VL2: A Scalable and Flexible Data Center Network

A. Greenberg, J. R. Hamilton, N. Jain, S. Kandula, C. Kim, P. Lahiri, D. A. Maltz, P. Patel, S. Sengupta, "VL2: A Scalable and Flexible Data Center Network," ACM SIGCOMM 2009, (August 2009).

One line summary: This paper presents VL2, a data center network architecture that provides layer 2 semantics, high capacity, and performance isolation between services using flat addressing, Valiant Load Balancing, and a directory service for mappings, and runs over a Clos topology.

Summary

This paper presents a data center network architecture called VL2. The goals of VL2 are to achieve uniform high capacity, performance isolation between services, layer 2 semantics, as well as agility (the ability to assign any server to any service). VL2 is built from low cost switches arranged into a Clos topology and uses Valiant Load Balancing (VLB) to spread traffic across available paths and adapt to volatility in traffic and failure patterns. The authors of the paper first conduct a data center traffic analysis by implementing a data center that supports data mining. From this their major findings were that (1) the majority of flows are small, (2) the number of concurrent flows through a machine is around ten more than half the time, (3) the variability in traffic patterns is not easily summarized and there are a large number of representative traffic matrices, (4) traffic patterns change nearly constantly and unpredictably, (5) most failures are small in size, and (6) the main causes of downtimes are network misconfigurations, firmware bugs, and faulty components, and there is no obvious way to eliminate failures from the top of the data center topology hierarchy.

Briefly, VL2 operates as follows. VL2 is built on a Clos network topology. It uses two different kinds of addresses: location specific IP addresses (LAs) and application specific IP addresses (AAs). All switches and interfaces have LAs. Each server has an AA that remains the same no matter where the application is located and is assigned when the server is provisioned to a service. All servers within a service believe they are in the same subnet. The AA of a server is associated with the LA of the ToR switch to which the server is connected. Switches run a link-state routing protocol using these LAs. In performing routing, VL2 uses VLB to distribute traffic across intermediate switches and ECMP to distribute across equal cost paths. There is a VL2 agent at each server that encapsulates packets emanating from the servers within a packet that has the LA address of the destination ToR in the header. A directory service stores AA-LA-MAC address mappings. The directory service consists of a number of read-optimized directory services that cache AA-LA mappings and a smaller number of write-optimized replicated state machine servers that reliably store AA-LA mappings. The directory service performs lookups, updates, and reactive cache updates.
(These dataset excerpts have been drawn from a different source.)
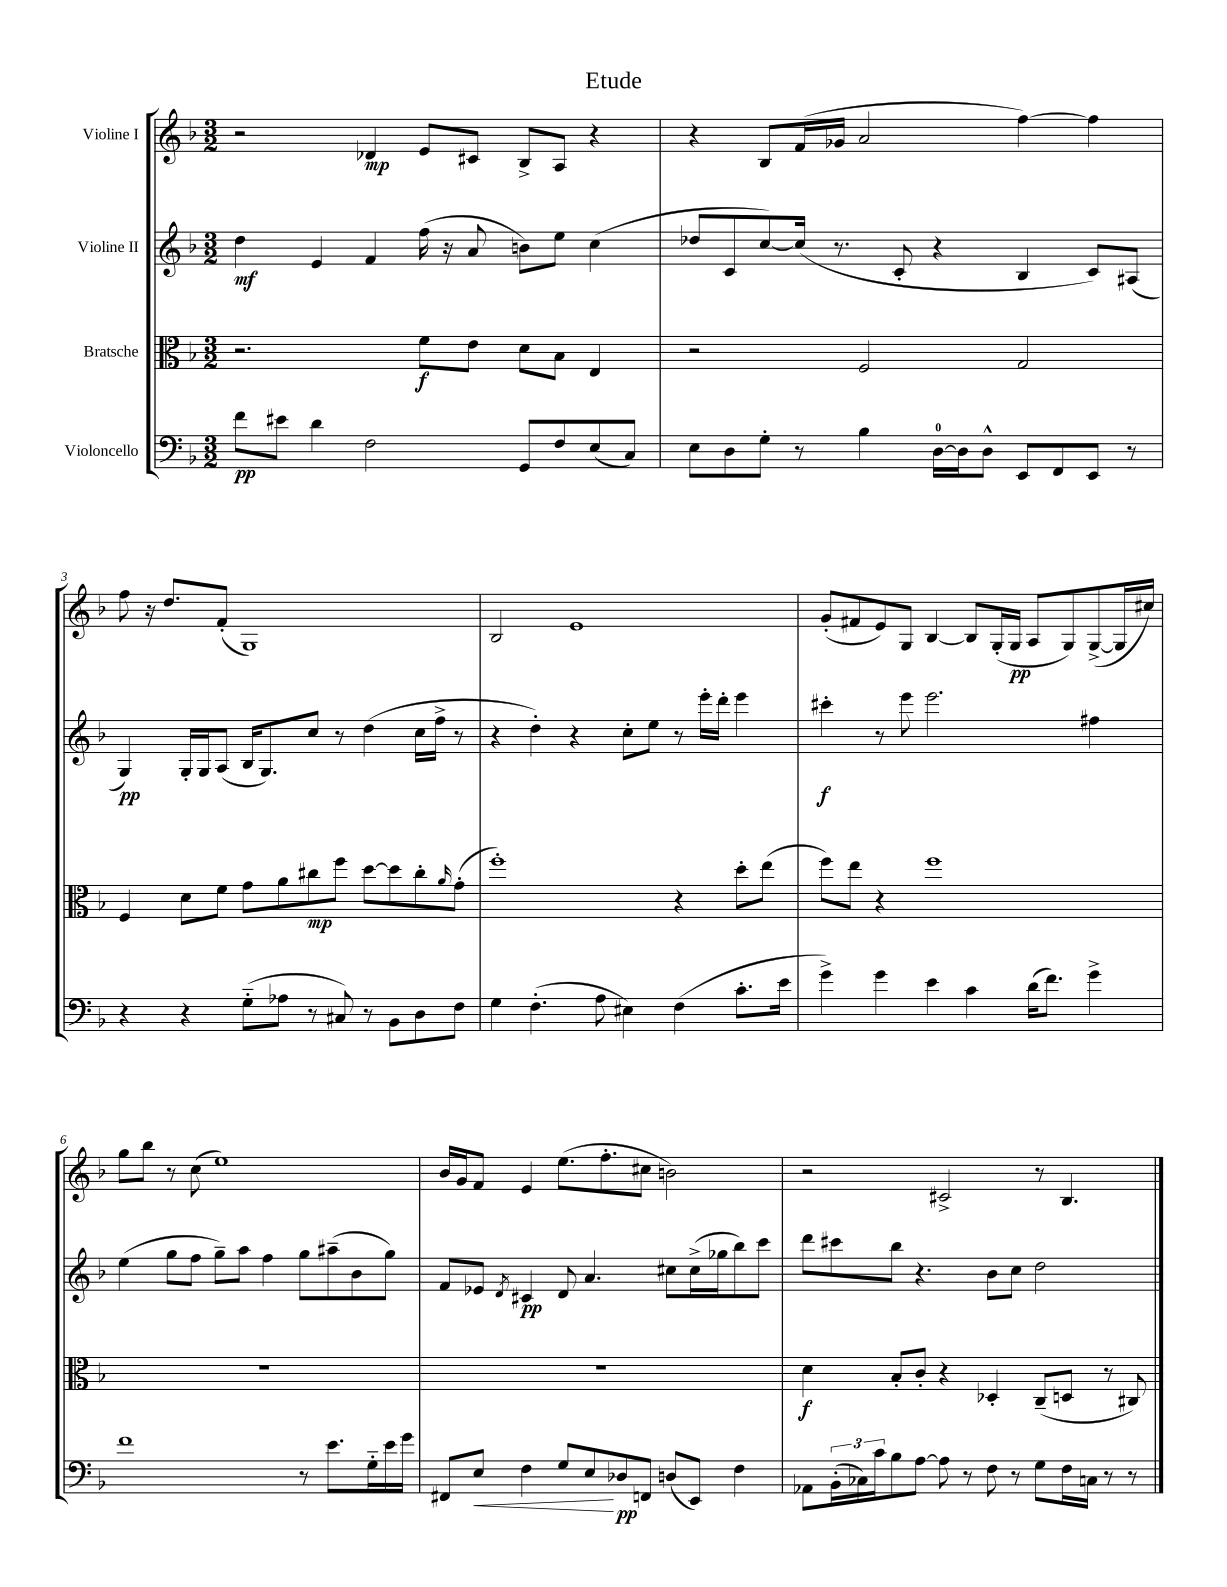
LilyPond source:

\header { title = "Etude" }
<<
\new StaffGroup <<
\new Staff = "s0" \with { instrumentName = "Violine I" } {
    \clef treble \key f \major \numericTimeSignature \time 3/2
    r2 des'4\mp e'8 cis'8 bes8-> a8 r4 |
    r4 bes8 f'16( ges'16 a'2 f''4~) f''4 |
    f''8 r16 d''8. f'8-.( g1) |
    bes2 e'1 |
    g'8-.( fis'8 e'8) g8 bes4~ bes8 g16-.( g16\pp a8 g8) g8~->( g16 cis''16) |
    g''8 bes''8 r8 c''8( e''1) |
    bes'16 g'16 f'8 e'4 e''8.( f''8.-. cis''8 b'2) |
    r2 cis'2-> r8 bes4. \bar "|." |
}
\new Staff = "s1" \with { instrumentName = "Violine II" } {
    \clef treble \key f \major \numericTimeSignature \time 3/2
    d''4\mf e'4 f'4 f''16( r16 a'8 b'8) e''8 c''4( |
    des''8 c'8 c''8~) c''16( r8. c'8-. r4 bes4 c'8) ais8( |
    g4\pp) g16-. g16 a8( bes16 g8.) c''8 r8 d''4( c''16 f''16-> r8 |
    r4 d''4-.) r4 c''8-. e''8 r8 e'''16-. d'''16-. e'''4 |
    cis'''4-.\f r8 e'''8 e'''2. fis''4 |
    e''4( g''8 f''8 g''8--) a''8 f''4 g''8 ais''8--( bes'8 g''8) |
    f'8 ees'8 \acciaccatura { d'8 } cis'4\pp d'8 a'4. cis''8 cis''16->( ges''16 bes''8) c'''8 |
    d'''8 cis'''8 bes''8 r4. bes'8 c''8 d''2 \bar "|." |
}
\new Staff = "s2" \with { instrumentName = "Bratsche" } {
    \clef alto \key f \major \numericTimeSignature \time 3/2
    r2. f'8\f e'8 d'8 bes8 e4 |
    r2 f2 g2 |
    f4 d'8 f'8 g'8 a'8 cis''8\mp f''8 d''8~ d''8 cis''8-. \grace { a'16 } g'8-.( |
    f''1-.) r4 d''8-. e''8( |
    f''8) e''8 r4 f''1 |
    R1. |
    R1. |
    d'4\f bes8-. c'8-. r4 des4-. c8--( d8 r8 cis8) \bar "|." |
}
\new Staff = "s3" \with { instrumentName = "Violoncello" } {
    \clef bass \key f \major \numericTimeSignature \time 3/2
    f'8\pp eis'8 d'4 f2 g,8 f8 e8( c8) |
    e8 d8 g8-. r8 bes4 d16-0~ d16 d8-^ e,8 f,8 e,8 r8 |
    r4 r4 g8-_( aes8 r8 cis8) r8 bes,8 d8 f8 |
    g4 f4.-.( a8 eis4) f4( c'8.-. e'16 |
    g'4->) g'4 e'4 c'4 d'16( f'8.) g'4-> |
    f'1 r8 e'8. g16-_ e'16 g'16 |
    fis,8 e8\< f4 g8 e8\! des8\pp f,8 d8( e,8) f4 |
    aes,8 \tuplet 3/2 { bes,16-.( ces16) c'16 } bes8 a8~ a8 r8 f8 r8 g8 f16 c16 r8 r8 \bar "|." |
}
>>
>>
The authors perform an evaluation of VL2, which serves to demonstrate that VL2 provides uniform high capacity, VLB fairness, performance isolation, convergence after link failures, and has a directory service that is scalable and resilient, with high availability and throughput. Of these experiments, I thought the most interesting was the one where they performed an all-to-all data shuffle stress test to show VL2 achieves high utilization and fairness between flows.

Critique

In terms of criticisms, here are several notes I made about this paper:

I liked that before designing VL2 they did an analysis of data center traffic. The results of this were somewhat surprising to me so I found them interesting. However, for this analysis, the authors instrumented a data mining workload, but it’s probably not the case that a data mining workload is representative of most traffic in data centers in general.

I didn’t understand why they exclude UDP traffic from consideration in their evaluations, in which they only use TCP flows, not UDP flows. I don’t know if this is realistic. They make some hand wavy claim that techniques such as STCP to make UDP “TCP friendly” are well known and can be used, but I am not convinced it is really that easy. Also in their evaluations, they state that they rely on TCP to ensure that each flow is rate limited to its fair share of the bottleneck, but many of the previous papers we read suggest that TCP is not very good at fairness. Another thing is that in their evaluation using data shuffle, they claim that a conventional design would take 11x longer but they don’t explain where they got their figures. Also, they claim several times throughout the paper that agility is a big goal for VL2 but they don’t do an experiment to show what happens when a server is migrated, as was done in the PortLand paper. I don’t think that by agility they necessarily mean ease of VM migration but perhaps this still would have been interesting to examine.

Some miscellaneous points are that in one part of the paper, they claim that that VL2 enables fine-grained path control by adjusting the randomization used in VLB but they don’t elaborate further on this. Also the performance of VL2 appears to depend on traffic obeying the hose model. I don’t know what the hose model is, but is it safe to assume all data center traffic will obey the hose model?

A general point not just about this paper in particular but about all of these papers on data center networks is that it seems that every paper only uses evaluations that highlight the good features of the solution suggested in that paper, so it is hard to compare solutions. It would be nice if there were at least some standard experiments or similar experiments that could facilitate comparison, analogous to the sets of benchmarks used for processors in architecture.